Task description. Give back exactly the lines from the line that contains "line: (1677, 1157) -> (1622, 1103), removed" to the last line of the listing below, inclusive, and no others.

Records provided.
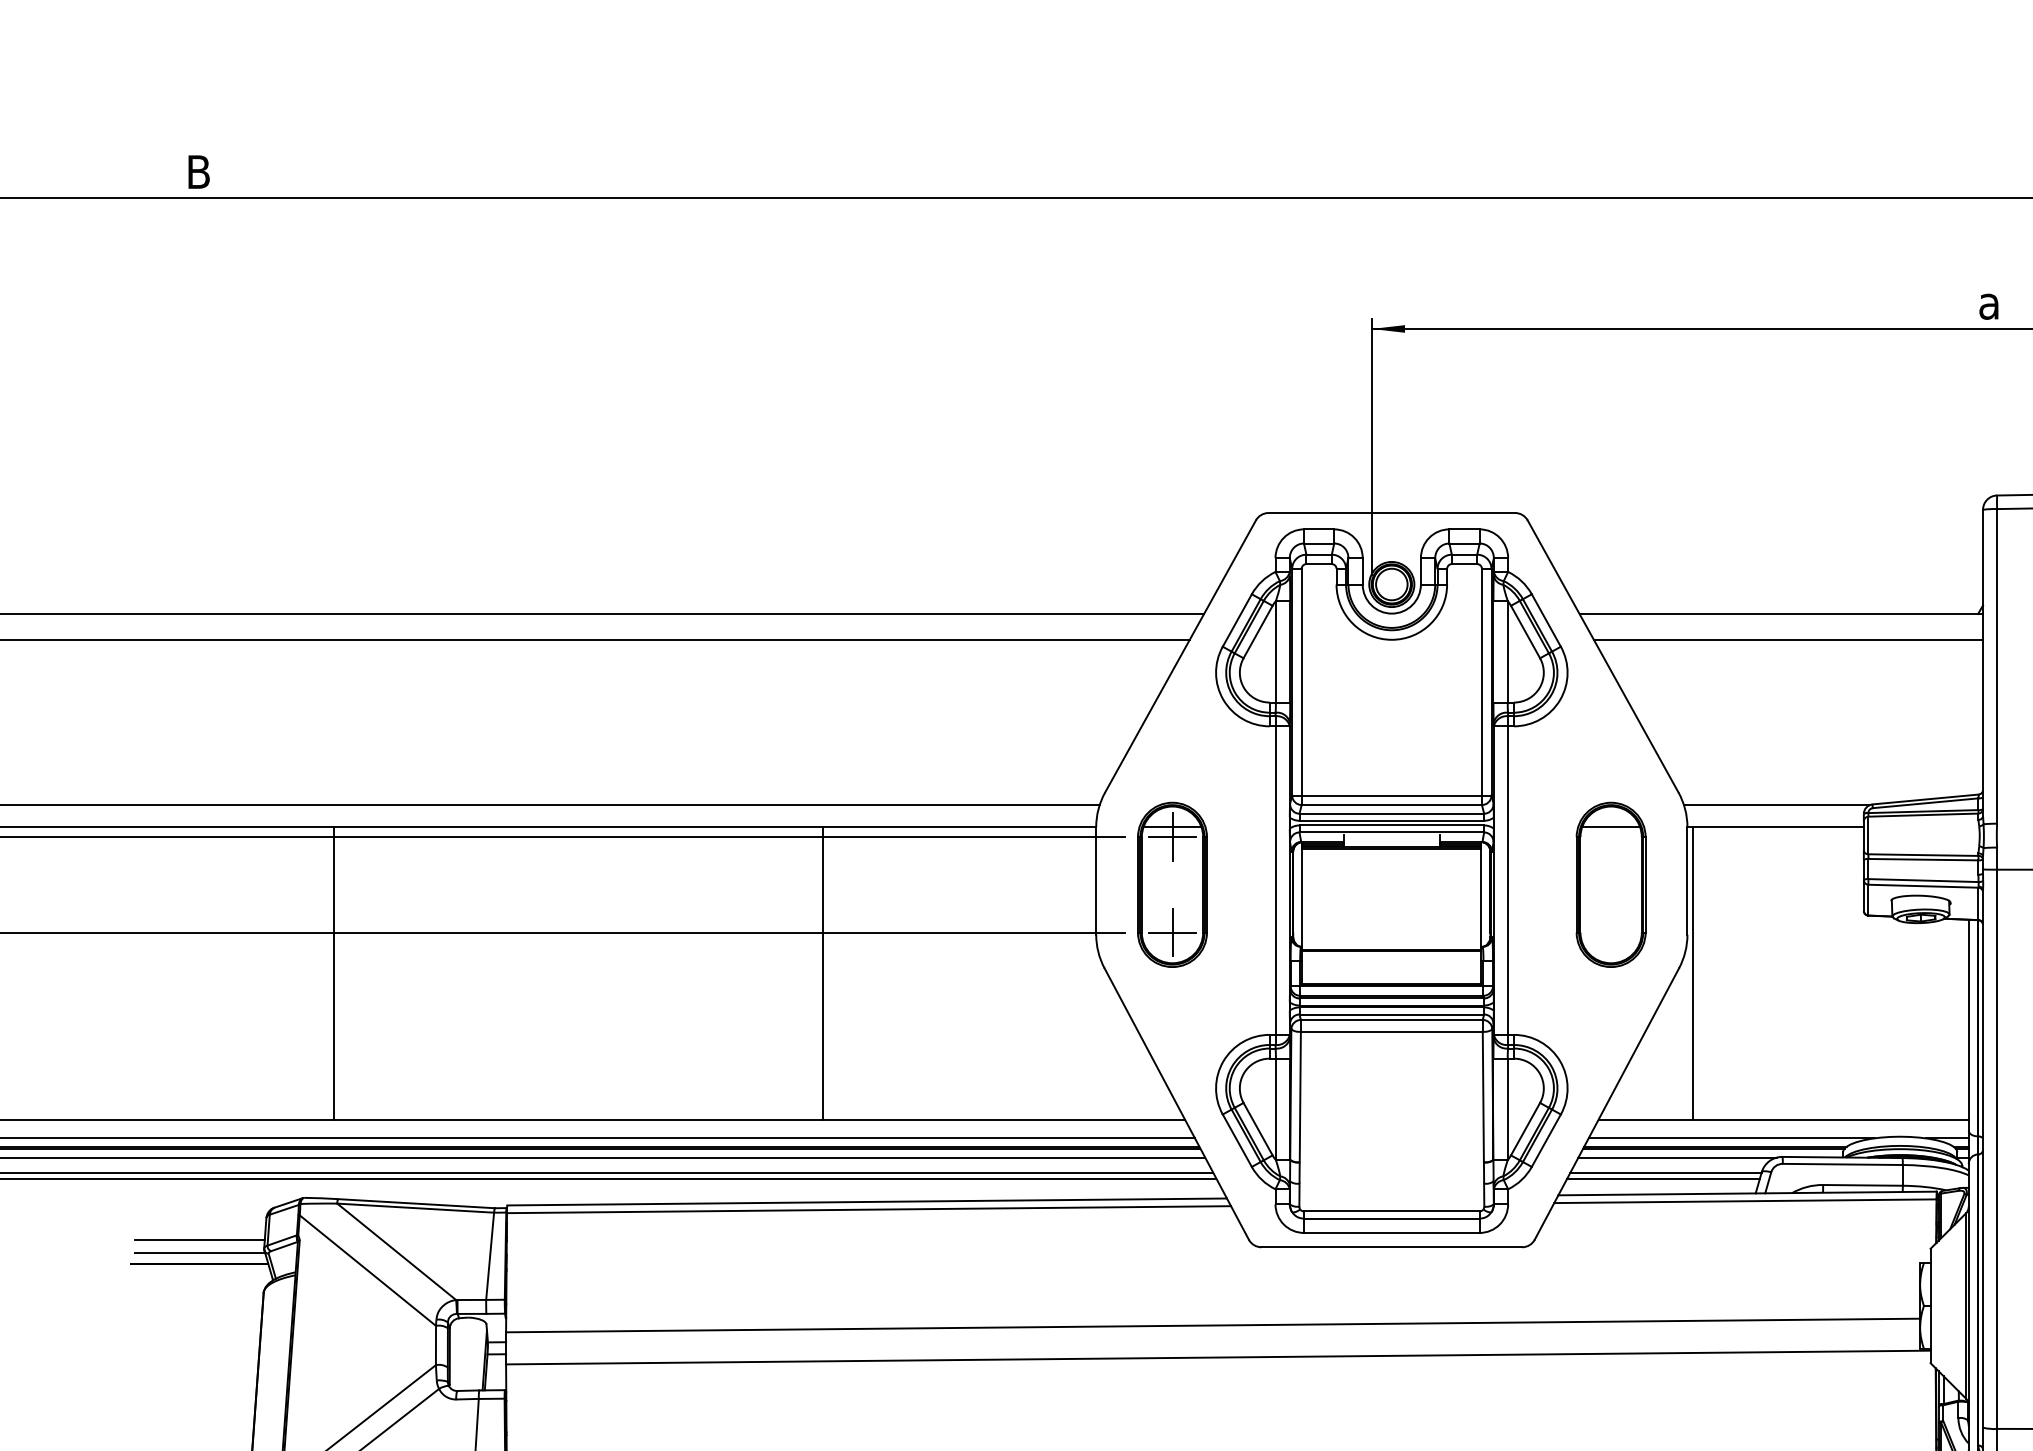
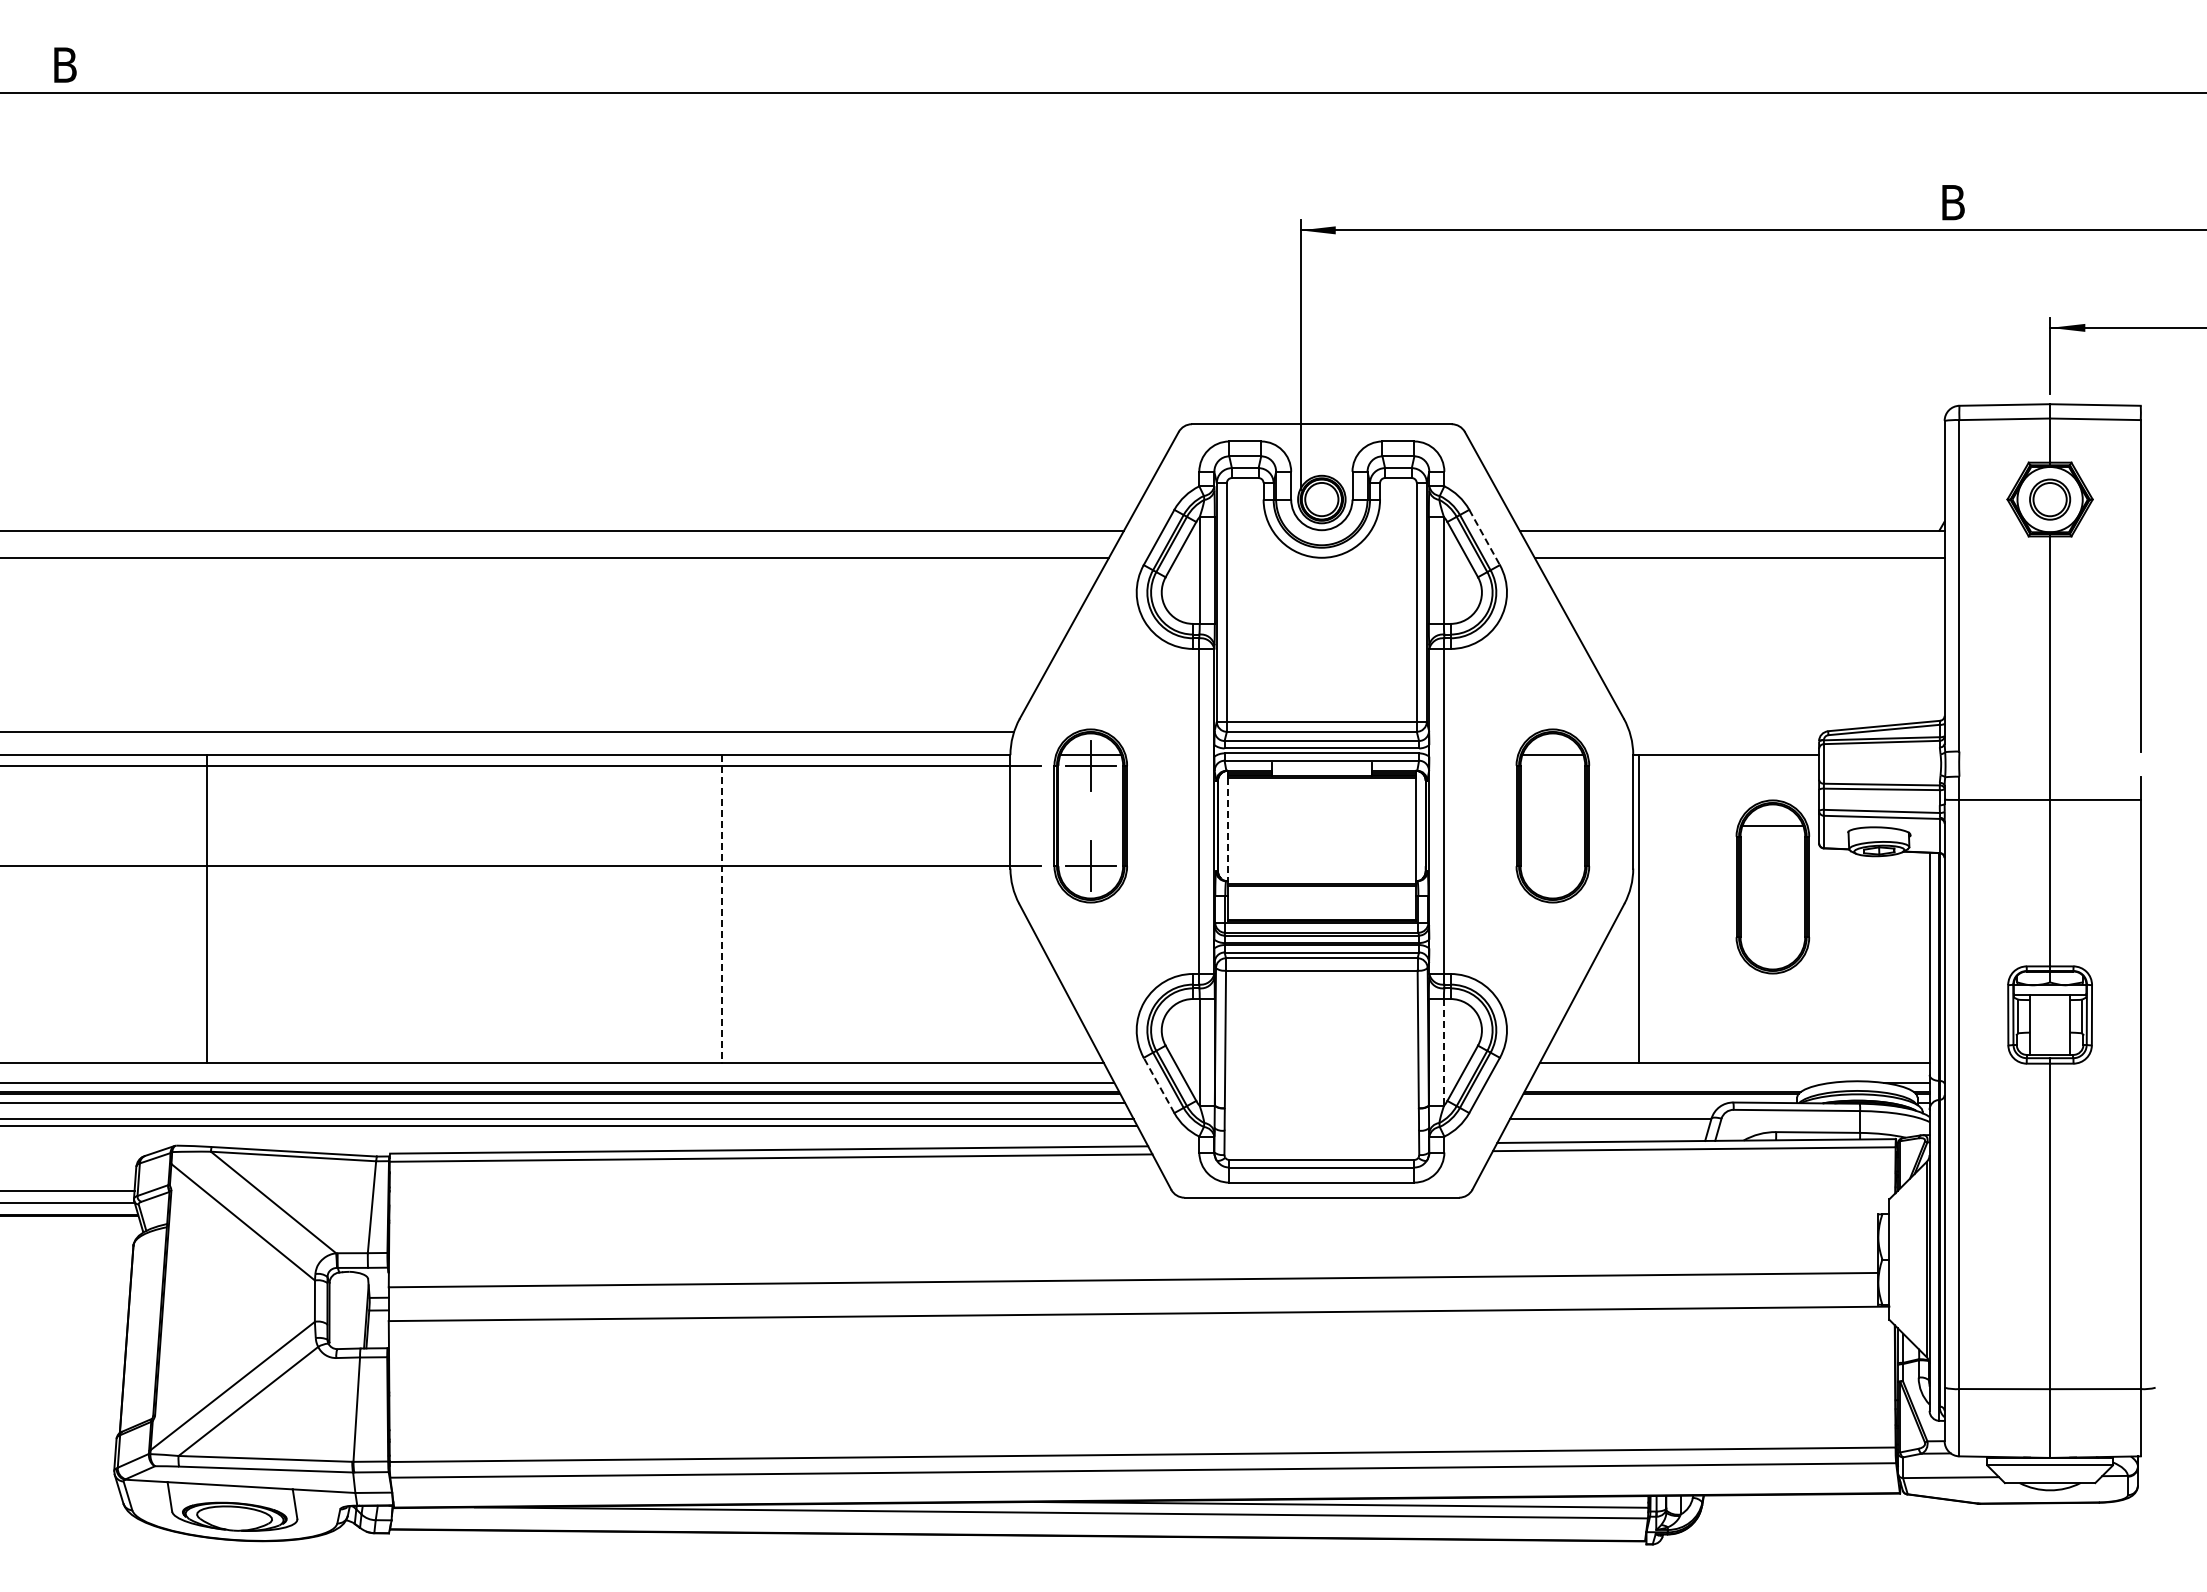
text: (1990, 302) -> (1952, 202), a -> B
line: (1546, 620) -> (1484, 537), solid -> dashed
line: (1775, 805) -> (1726, 732), removed
line: (1302, 899) -> (1227, 831), solid -> dashed
part: (1819, 951) -> (1772, 886), added
line: (822, 973) -> (722, 909), solid -> dashed
line: (1507, 1109) -> (1443, 1052), solid -> dashed
line: (1731, 1137) -> (1679, 1082), removed
line: (1237, 1140) -> (1159, 1085), solid -> dashed
line: (1677, 1157) -> (1622, 1103), removed
line: (1663, 1178) -> (1607, 1125), removed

Output below.
line: (1677, 1157) -> (1622, 1103), removed
line: (1663, 1178) -> (1607, 1125), removed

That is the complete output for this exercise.